▸ **Task brief**
Word for word, restate the lines of the data below between those holding "heating up, you" and "shape us every day.", inclusive; pictures do not belong in the copy.

(Task inputs Opens)

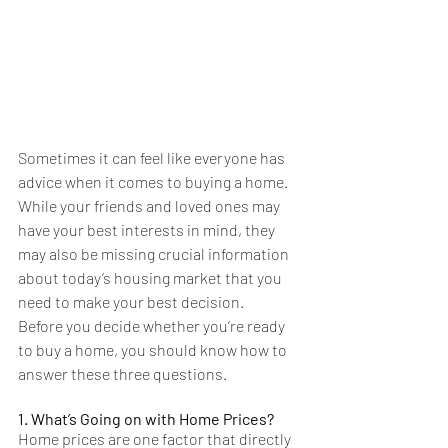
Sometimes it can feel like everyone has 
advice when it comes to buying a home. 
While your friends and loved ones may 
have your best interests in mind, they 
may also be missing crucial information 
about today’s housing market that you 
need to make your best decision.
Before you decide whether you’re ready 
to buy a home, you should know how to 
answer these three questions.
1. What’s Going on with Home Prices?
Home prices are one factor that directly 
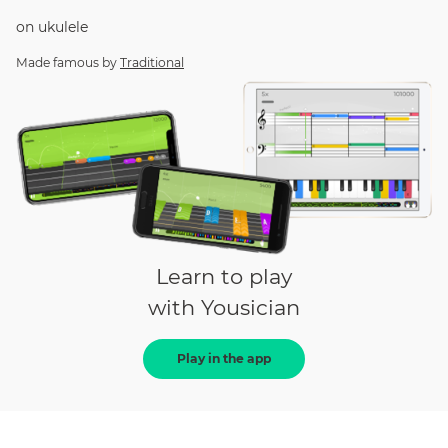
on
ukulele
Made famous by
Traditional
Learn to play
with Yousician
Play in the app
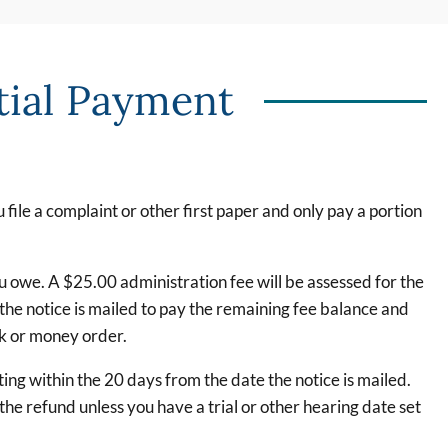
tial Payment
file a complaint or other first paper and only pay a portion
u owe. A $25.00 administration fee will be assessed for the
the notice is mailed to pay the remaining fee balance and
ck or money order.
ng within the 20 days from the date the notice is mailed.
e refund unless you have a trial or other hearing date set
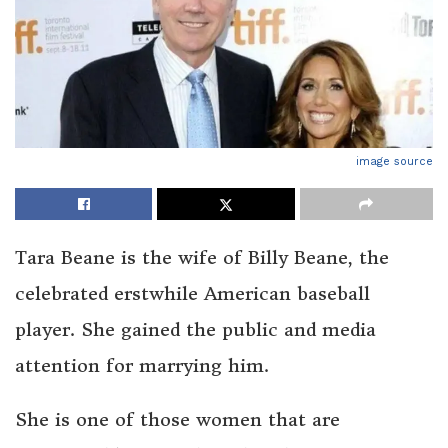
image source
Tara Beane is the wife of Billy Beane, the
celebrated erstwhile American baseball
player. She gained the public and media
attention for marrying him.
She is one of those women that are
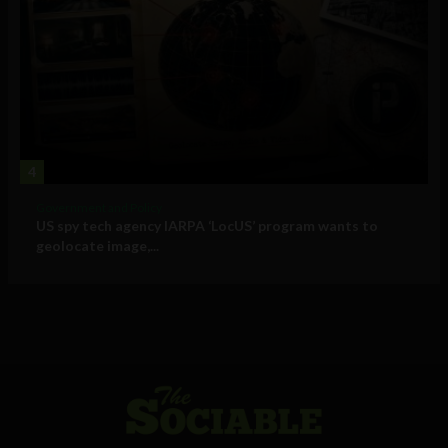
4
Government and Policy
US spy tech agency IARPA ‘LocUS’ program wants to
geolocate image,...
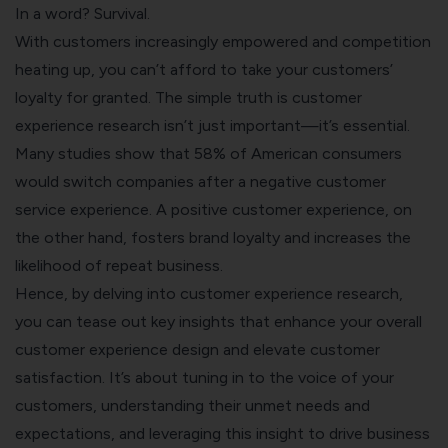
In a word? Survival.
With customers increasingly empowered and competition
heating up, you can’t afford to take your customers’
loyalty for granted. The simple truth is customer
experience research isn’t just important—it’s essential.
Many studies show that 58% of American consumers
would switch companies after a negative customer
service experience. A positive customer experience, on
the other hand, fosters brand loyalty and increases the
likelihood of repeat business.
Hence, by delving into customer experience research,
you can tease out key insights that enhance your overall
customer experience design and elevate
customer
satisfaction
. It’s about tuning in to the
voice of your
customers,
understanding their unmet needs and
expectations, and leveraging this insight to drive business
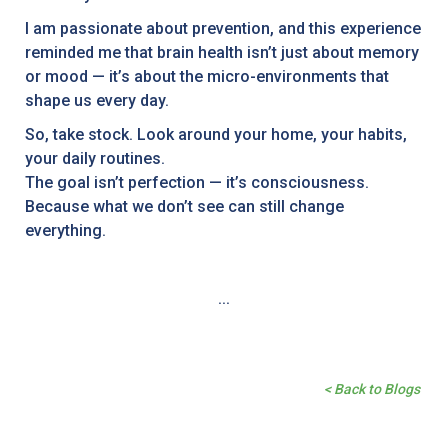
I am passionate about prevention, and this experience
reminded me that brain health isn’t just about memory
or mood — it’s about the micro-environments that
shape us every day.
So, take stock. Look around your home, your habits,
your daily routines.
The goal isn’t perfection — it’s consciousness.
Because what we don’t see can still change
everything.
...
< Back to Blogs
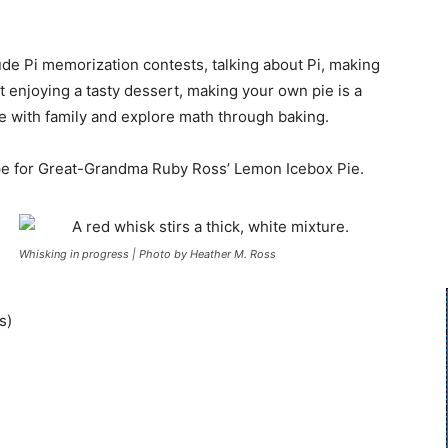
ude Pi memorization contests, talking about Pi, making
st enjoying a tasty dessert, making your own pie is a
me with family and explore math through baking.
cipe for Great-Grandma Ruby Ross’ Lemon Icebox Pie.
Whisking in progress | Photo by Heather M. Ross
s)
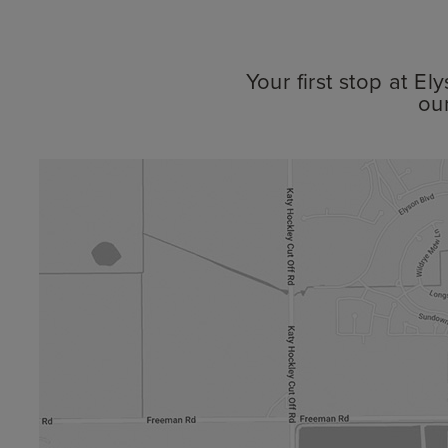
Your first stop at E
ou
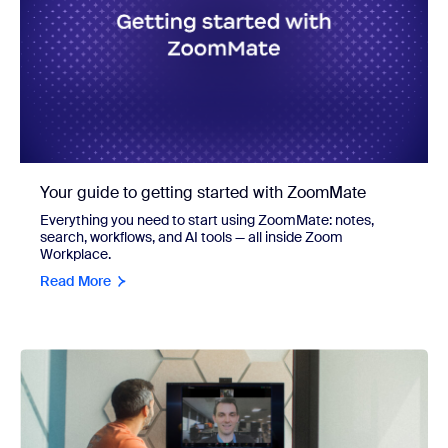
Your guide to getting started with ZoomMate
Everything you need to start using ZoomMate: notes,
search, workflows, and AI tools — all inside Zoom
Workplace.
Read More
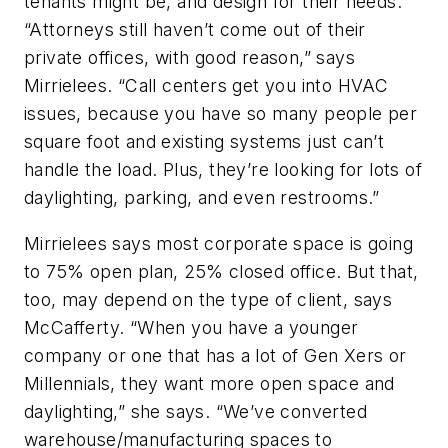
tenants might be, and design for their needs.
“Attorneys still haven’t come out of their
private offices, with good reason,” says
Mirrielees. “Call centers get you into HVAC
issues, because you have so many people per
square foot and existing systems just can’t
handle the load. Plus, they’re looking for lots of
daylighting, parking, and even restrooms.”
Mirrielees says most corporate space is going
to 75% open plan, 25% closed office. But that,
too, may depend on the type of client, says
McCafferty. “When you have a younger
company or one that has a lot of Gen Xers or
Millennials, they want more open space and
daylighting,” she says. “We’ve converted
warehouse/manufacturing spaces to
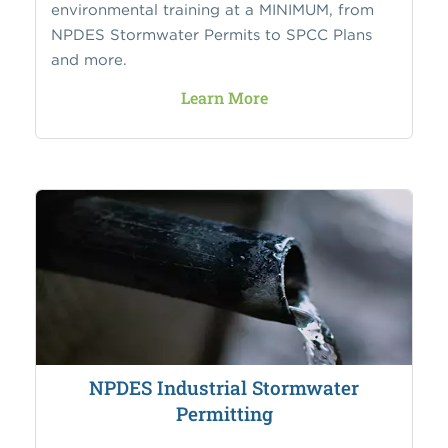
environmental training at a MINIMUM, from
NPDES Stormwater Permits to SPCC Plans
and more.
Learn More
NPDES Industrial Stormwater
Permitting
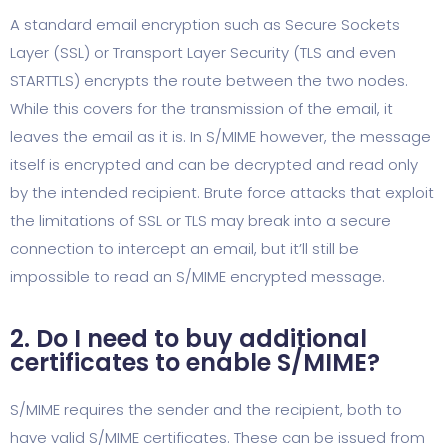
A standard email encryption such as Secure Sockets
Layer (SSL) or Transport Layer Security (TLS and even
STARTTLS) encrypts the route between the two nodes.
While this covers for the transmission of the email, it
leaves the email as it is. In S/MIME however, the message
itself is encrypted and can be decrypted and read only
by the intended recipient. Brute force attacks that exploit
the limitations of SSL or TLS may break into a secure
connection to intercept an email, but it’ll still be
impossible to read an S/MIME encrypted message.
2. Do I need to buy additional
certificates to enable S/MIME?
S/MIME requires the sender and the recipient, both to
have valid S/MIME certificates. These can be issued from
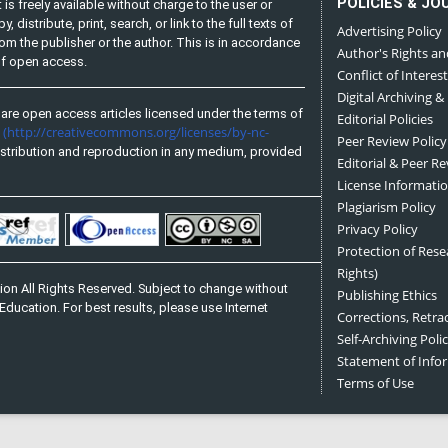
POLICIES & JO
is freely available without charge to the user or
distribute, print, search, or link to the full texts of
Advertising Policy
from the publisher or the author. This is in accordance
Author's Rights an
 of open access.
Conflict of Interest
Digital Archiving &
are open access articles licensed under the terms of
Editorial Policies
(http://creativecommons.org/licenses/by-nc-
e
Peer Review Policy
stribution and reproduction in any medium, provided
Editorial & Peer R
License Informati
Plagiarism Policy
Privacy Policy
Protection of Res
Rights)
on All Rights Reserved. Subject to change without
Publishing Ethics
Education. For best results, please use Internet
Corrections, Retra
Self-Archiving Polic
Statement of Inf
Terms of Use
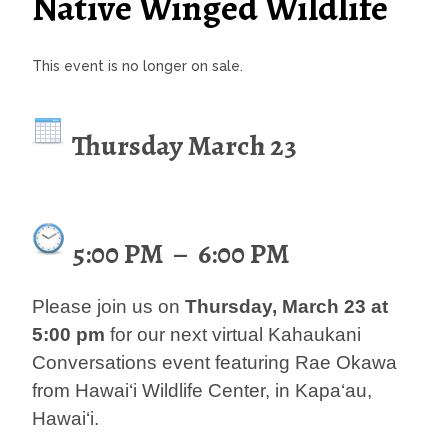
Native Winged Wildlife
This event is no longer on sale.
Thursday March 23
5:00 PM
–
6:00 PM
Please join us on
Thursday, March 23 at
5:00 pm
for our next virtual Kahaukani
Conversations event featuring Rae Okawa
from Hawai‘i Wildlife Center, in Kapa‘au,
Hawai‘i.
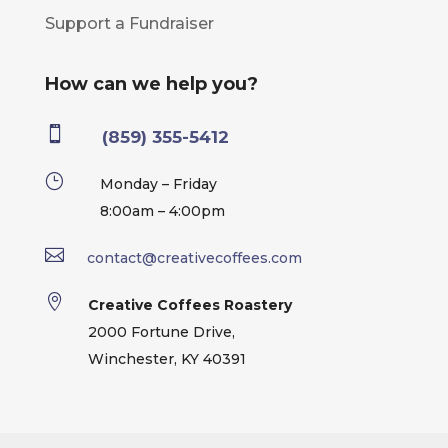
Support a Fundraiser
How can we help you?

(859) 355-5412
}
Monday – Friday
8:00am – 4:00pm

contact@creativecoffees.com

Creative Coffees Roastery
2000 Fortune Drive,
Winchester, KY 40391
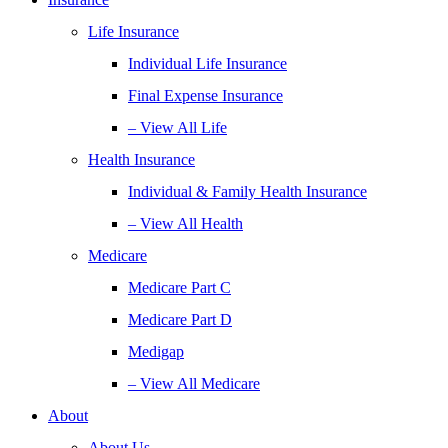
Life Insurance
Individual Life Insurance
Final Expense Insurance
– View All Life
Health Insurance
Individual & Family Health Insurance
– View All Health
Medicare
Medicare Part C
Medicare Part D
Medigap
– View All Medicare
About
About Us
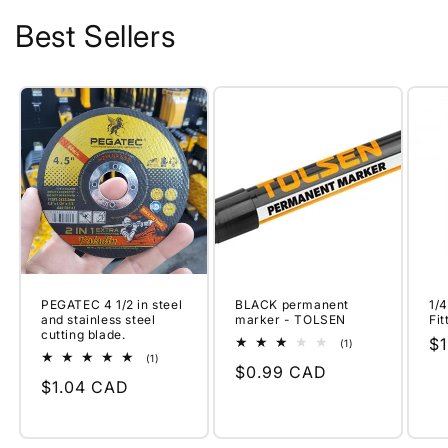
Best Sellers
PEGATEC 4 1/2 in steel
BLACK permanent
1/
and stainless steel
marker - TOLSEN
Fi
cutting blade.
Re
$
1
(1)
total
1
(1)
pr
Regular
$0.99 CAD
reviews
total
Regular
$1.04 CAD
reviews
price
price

(Task inputs Closes)

▸ **Solution for this task**
heating up, you can’t afford to take your customers’
loyalty for granted. The simple truth is customer
experience research isn’t just important—it’s essential.
Many studies show that 58% of American consumers
would switch companies after a negative customer
service experience. A positive customer experience, on
the other hand, fosters brand loyalty and increases the
likelihood of repeat business.
Hence, by delving into customer experience research,
you can tease out key insights that enhance your overall
customer experience design and elevate
customer
satisfaction
. It’s about tuning in to the
voice of your
customers,
understanding their unmet needs and
expectations, and leveraging this insight to drive business
I am passionate about prevention, and this experience
reminded me that brain health isn’t just about memory
or mood — it’s about the micro-environments that
shape us every day.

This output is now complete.